His grandparents arrived in Lebanon in 1948 after being expelled from their land by Jewish militias during Israel’s war of independence. “We are the third generation of refugees that have been for more than 70 years outside Palestine and we are making the fourth, who also maintains this strong link with our Palestinian issue,” Mohammad said proudly.

Spread across these dozen camps, 489,292 Palestinian refugees remain stateless, according to the most recent registration last March by the United Nations Relief and Works Agency for Palestine Refugees in the Near East (UNRWA). Despite having been in the country for more than seven decades, Palestinian refugees have never obtained Lebanese nationality. To avoid altering the sectarian mix of the cedars state, Palestinians have lived as foreigners and, therefore, stateless for almost 76 years.

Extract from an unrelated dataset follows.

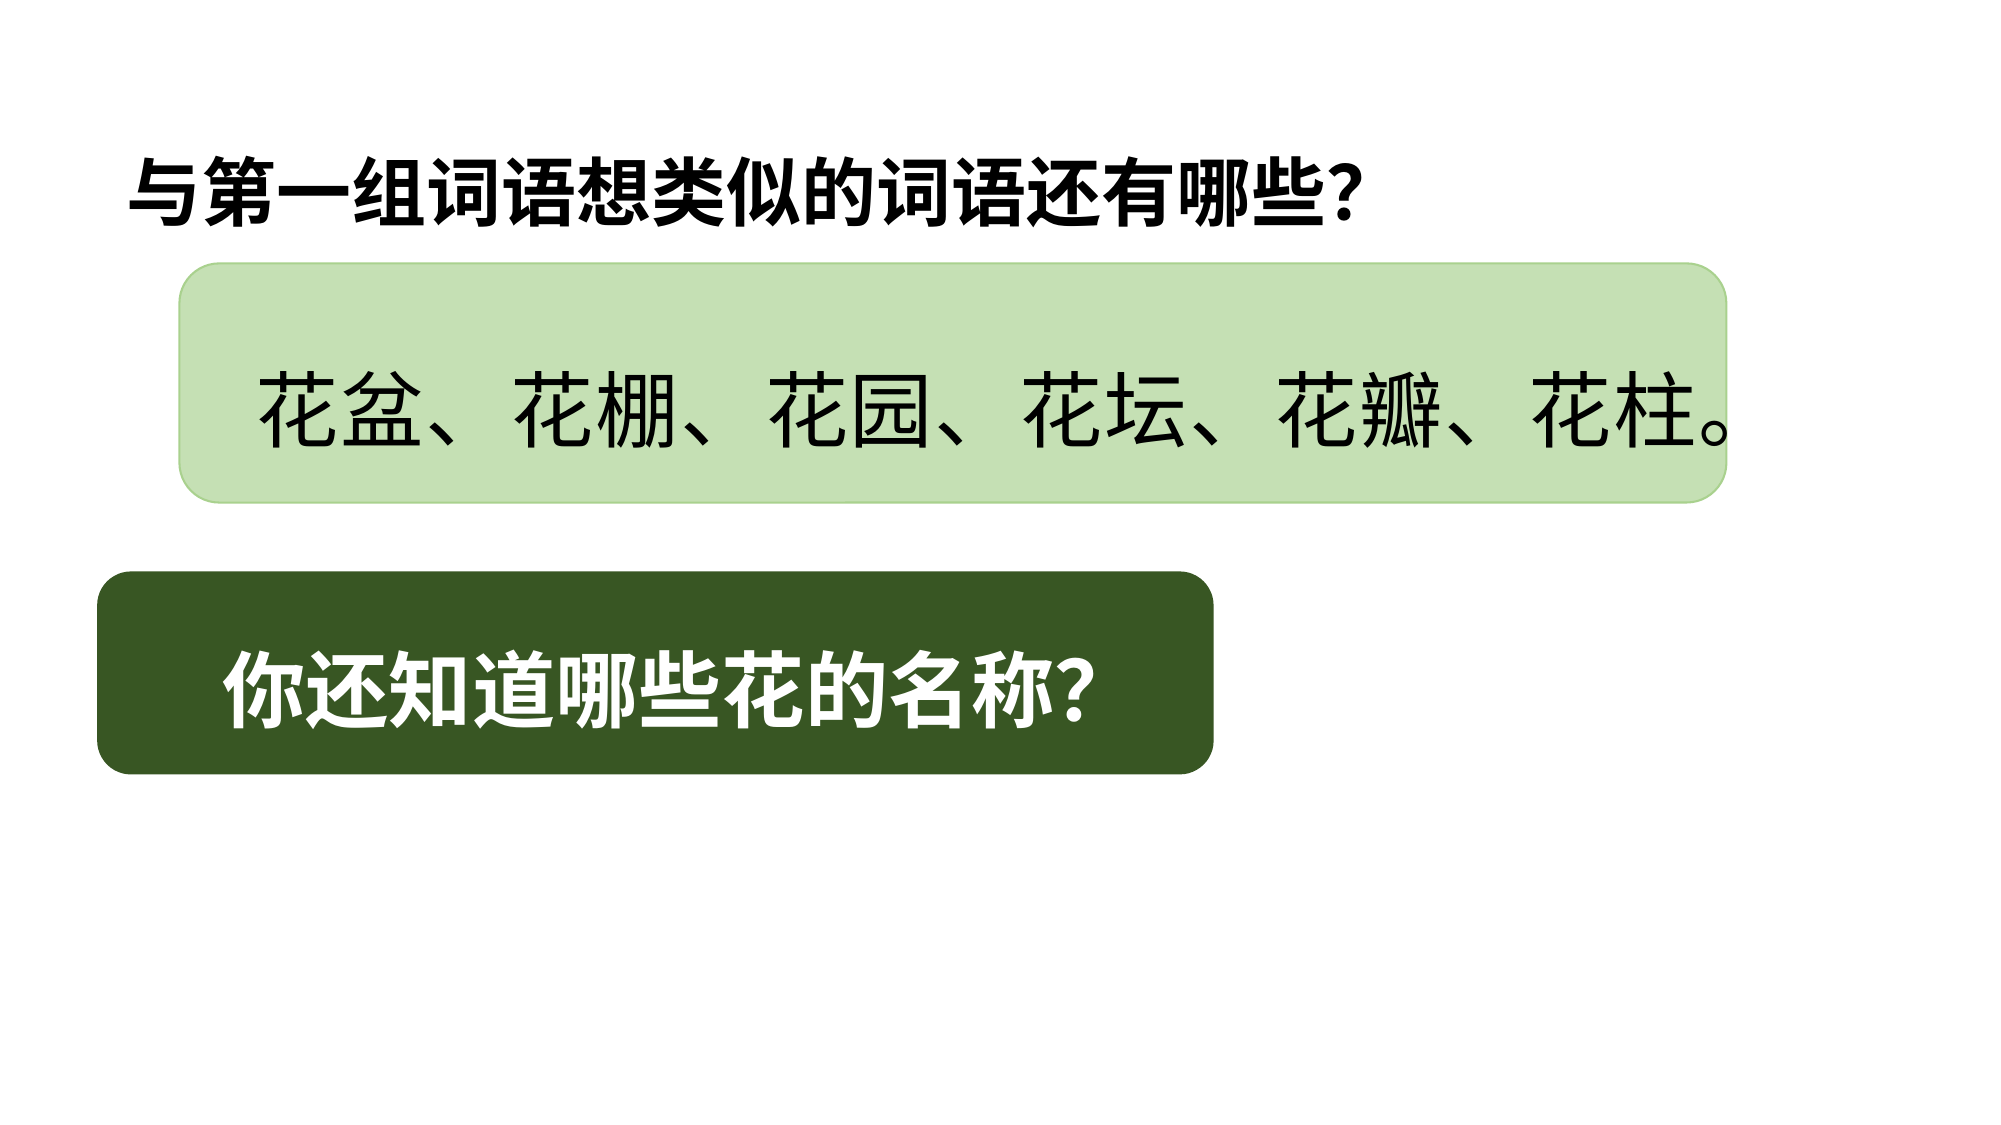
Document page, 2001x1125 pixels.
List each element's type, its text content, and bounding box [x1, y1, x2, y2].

“Our options are either to leave the country or be refugees forever,” said Nada, who is also a Palestinian refugee but doesn’t live in the camp. Lebanese authorities bar Palestinians from owning property, engaging in specific “high-skilled” professions, and accessing healthcare, education, and additional social services. To get these minimum services, they depend entirely on UNRWA. About 80% of Palestinian refugees in Lebanon live in poverty, according to the UN agency.

Nada has not been the same since the onset of the war. “The first two months I was totally depressed, I couldn’t sleep or eat or concentrate, I spent the day crying,” she told The Media Line, reflecting a feeling shared by everyone around her. There are thousands like her. “Since that day, everything we do here, when we eat, when we work, we do it here but our head is there,” in Gaza, Nada said.

For many Palestinians in Lebanon, this war is their own Nakba. This Arabic word refers to the displacement of more than 700,000 Palestinians from their lands during the 1948 Arab-Israeli war. Among them were Mohammad and Nada’s grandparents. “We are living the second Nakba, but it is the first one we see with our own eyes,” said Mohammad. “For our elderly, they are just reliving their memories over and over again,” he added.

Palestinian refugees have previously witnessed and been central figures in scenes of widespread destruction, forced displacement, and thousands of fatalities and injuries as the ones taking place in Gaza for the past 174 days. “There is nothing we can do [to stop the war in Gaza] and that causes us a lot of frustration,” said Nada.

“We ourselves as adults can’t stand it; we even start crying while browsing TikTok or Instagram,” Mohammad acknowledged. This summer, after clashes between Palestinian groups in the Ain al-Hilweh camp, in the south of Lebanon, UNRWA already denounced that recurrent displacements, the destruction of the camps, and the effects of generational trauma have left the Palestinian population of Lebanon “deeply exhausted and antagonized.”

Currently, Palestinians in Lebanon commit themselves to boycott actions against the State of Israel as the only alternative available to them to help stop the slaughter of their fellow human beings. “Gaza is teaching humanity and mercy to the world,” Mohammad highlighted. In recent weeks, Samira confessed to realizing how satisfied she is with her life as a Palestinian refugee in Lebanon. Every time she eats, her mind travels to Gaza and she becomes extremely thankful for the life she has. “Especially for having my family around and feeling safe,” she said.

For an outsider, a walk around Burj el Barajneh camp might feel akin to being in Palestine. But it is not. The chaotic constructions in the camp, which often defy the laws of gravity for pure survival, show the level of overcrowding in which thousands of Palestinians are forced to live in a single square kilometer. Poverty and lack of employment are present on every corner.

Unfortunately we do not belong to Lebanon because you do not belong to a place where you cannot work freely, where you cannot come and go freely, where you cannot express yourself freely

“Unfortunately we do not belong to Lebanon because you do not belong to a place where you cannot work freely, where you cannot come and go freely, where you cannot express yourself freely, so in reality we belong to the camps and to Palestine,” Mohammad acknowledged. “This is our greatest dream: to visit, to see, to touch, to feel, even to taste Palestine,” this grandson of Palestinian refugees concluded.